We all entered life with one thought: “Meet my needs!” People who were not valued as children grow up deprived of the dignity and affection they deserve. Often, they respond to this deficiency in one or two ways. Some adults still squawk, kick their feet and throw tantrums to get their way and elicit the attention they crave, even though it is negative attention. Others battle a deep sense of inadequacy and pull inward, feeling unaccepted and unworthy, and find it a struggle to develop intimacy in their relationships.

    3. Did your father teach you healthy touching? 

The skin is the largest sense organ in the body. Touch brings pleasure or pain. My wife, Donna, knows that when she rubs my back or massages my feet I purr like a kitten. Touch connects people in a way nothing else does. It is an expression of sensual love, tender affection and brotherly concern. 

If your father abused the gift of touch, or did not offer touch, you have been set up for problems—women especially. Ross Campbell says in his book, How to Really Love Your Child, “In all my reading and experience, I have never known one sexually disoriented person who had a warm, loving and affectionate father” (Campbell 1977).

    4. Did your father set boundaries and enforce them with consistent discipline? 

My friends and I once attempted to play volleyball without clear boundary lines for the court—a frustrating experience. After the first volley both sides were arguing about whether the ball landed in or out. It’s a great way to develop childish behavior at an adult party! The point is, clearly established boundary lines give us the freedom to function without confusion and tension. Behavioral and relational boundaries give freedom and limits, protection and safety. 

Children routinely test the boundaries and argue about the limits, but they want and need them. When those guidelines are enforced by firm, loving and consistent discipline, the child can more easily bridge the gap from childishness to self-discipline and self-control.

Loving discipline leading to self-discipline is a key to healthy self-esteem. 

Individuals who do not establish and enforce healthy interpersonal boundaries set themselves up for others to take advantage of them. They develop all sorts of relational problems as adults.
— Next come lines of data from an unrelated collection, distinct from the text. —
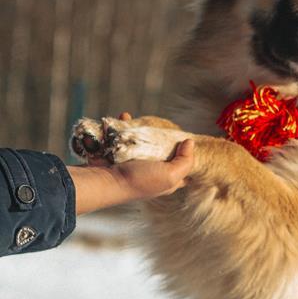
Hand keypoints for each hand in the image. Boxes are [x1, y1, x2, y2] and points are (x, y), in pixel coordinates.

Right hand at [68, 112, 193, 214]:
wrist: (105, 180)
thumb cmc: (139, 180)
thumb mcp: (170, 175)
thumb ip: (185, 161)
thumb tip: (189, 143)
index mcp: (166, 180)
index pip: (184, 170)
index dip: (190, 157)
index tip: (190, 141)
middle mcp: (152, 172)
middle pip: (164, 152)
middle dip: (165, 138)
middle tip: (166, 126)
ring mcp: (135, 162)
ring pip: (144, 142)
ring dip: (144, 130)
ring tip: (144, 121)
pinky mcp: (119, 153)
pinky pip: (124, 135)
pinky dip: (124, 125)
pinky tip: (125, 117)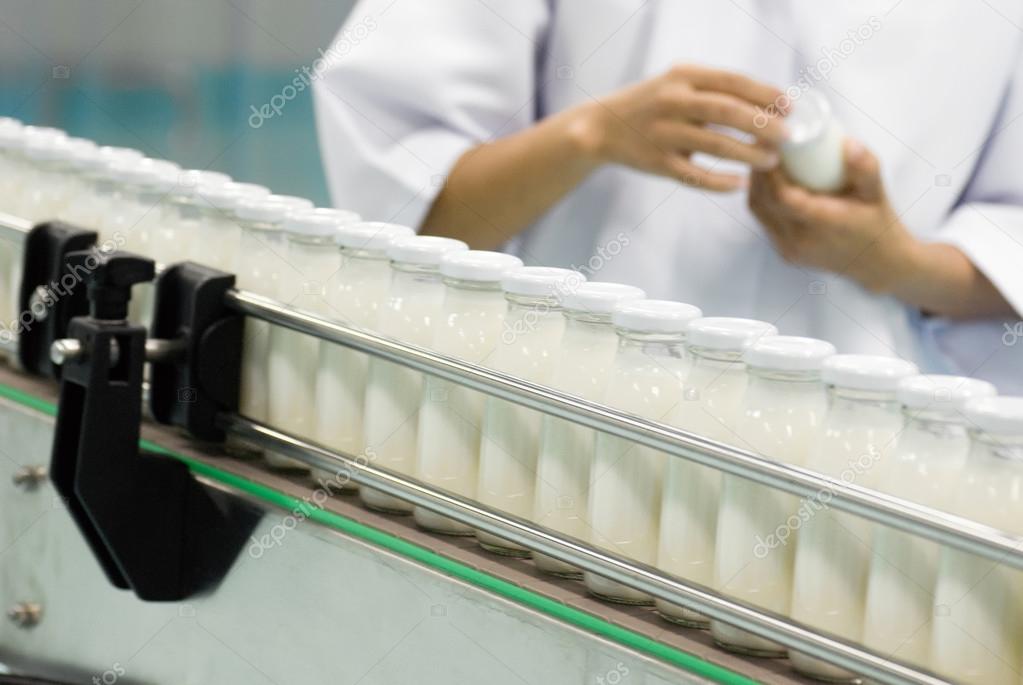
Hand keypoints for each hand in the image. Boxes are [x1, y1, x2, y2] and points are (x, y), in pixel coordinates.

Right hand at [571, 65, 788, 191]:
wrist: (602, 127)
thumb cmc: (653, 104)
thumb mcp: (678, 84)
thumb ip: (715, 90)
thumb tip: (769, 104)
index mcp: (683, 77)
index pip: (733, 82)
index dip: (765, 94)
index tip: (790, 107)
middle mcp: (672, 102)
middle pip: (728, 112)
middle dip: (763, 125)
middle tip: (787, 138)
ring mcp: (664, 134)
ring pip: (716, 145)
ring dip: (749, 154)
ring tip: (770, 161)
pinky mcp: (658, 163)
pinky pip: (696, 176)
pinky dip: (721, 182)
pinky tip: (739, 184)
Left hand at [748, 139, 917, 292]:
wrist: (878, 264)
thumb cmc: (878, 222)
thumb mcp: (877, 193)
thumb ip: (865, 168)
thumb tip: (847, 142)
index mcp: (822, 225)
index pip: (781, 196)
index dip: (770, 169)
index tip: (769, 142)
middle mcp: (799, 241)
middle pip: (762, 201)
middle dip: (758, 170)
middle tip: (761, 141)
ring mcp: (788, 249)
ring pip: (758, 210)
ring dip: (756, 182)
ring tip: (763, 156)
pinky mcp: (784, 251)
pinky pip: (763, 220)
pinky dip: (761, 196)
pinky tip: (769, 177)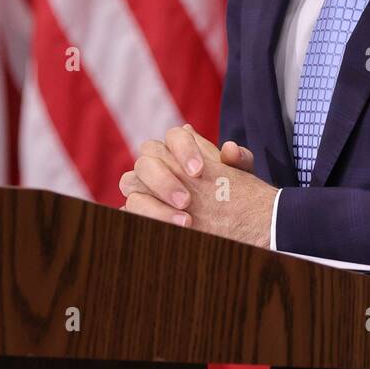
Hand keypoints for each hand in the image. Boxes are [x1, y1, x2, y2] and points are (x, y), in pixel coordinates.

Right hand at [119, 125, 274, 246]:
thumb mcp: (243, 179)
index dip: (183, 150)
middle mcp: (155, 164)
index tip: (199, 171)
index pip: (173, 136)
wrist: (229, 224)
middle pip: (146, 159)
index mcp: (179, 148)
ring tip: (184, 222)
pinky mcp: (135, 211)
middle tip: (187, 201)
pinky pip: (126, 212)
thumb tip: (229, 149)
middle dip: (164, 180)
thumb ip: (241, 161)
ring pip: (129, 183)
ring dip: (153, 205)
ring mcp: (141, 187)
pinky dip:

    5. Did your father teach you the right values and help you build a belief system that leads to wise, balanced and moral living? 

Was right from wrong explained and modeled by your father? Distorted values lead to neuroticism, despair and failure. In his book on building self-esteem in children, James Dobson lists values that lead to emotional and physical health: 

“The Bible provides the key to God’s value system for mankind, and in my judgment, it is composed of six all-important principles. They are: 

(1) devotion to God

(2) love for mankind

(3) respect for authority

(4) obedience to divine commandments

(5) self-discipline and self-control

(6) humbleness of spirit.” 

“These six concepts are from the hand of the Creator, Himself, and are absolutely valid and relevant for our lives” (Dobson 1979).

Not surprisingly, Dobson credits his own father for the values that were instilled in him as a child and wrote this tribute on the dedication page:

“This book is dedicated in deepest respect to my father, whose influence on my life has been profound. I watched him closely throughout my childhood, yet he never disappointed me. Not once did I see him compromise his inner convictions and personal ethics. Thus, his values became my values, and his life charted the path for my own. Now it is my task, in turn, to be found worthy of the two little ones who call me ‘Dad” (Dobson 1979).

That is the way it is supposed to work. Hurray for fathering at its best!

 


Sources:

Campbell, Ross. How to Really Love Your Child (Wheaton, Ill.: Victor, 1977), p.73.

James Dobson, James. Hide or Seek: How to Build Self-esteem in Your Child (Revell, Old Tappan, N.J., 1979) p. 171.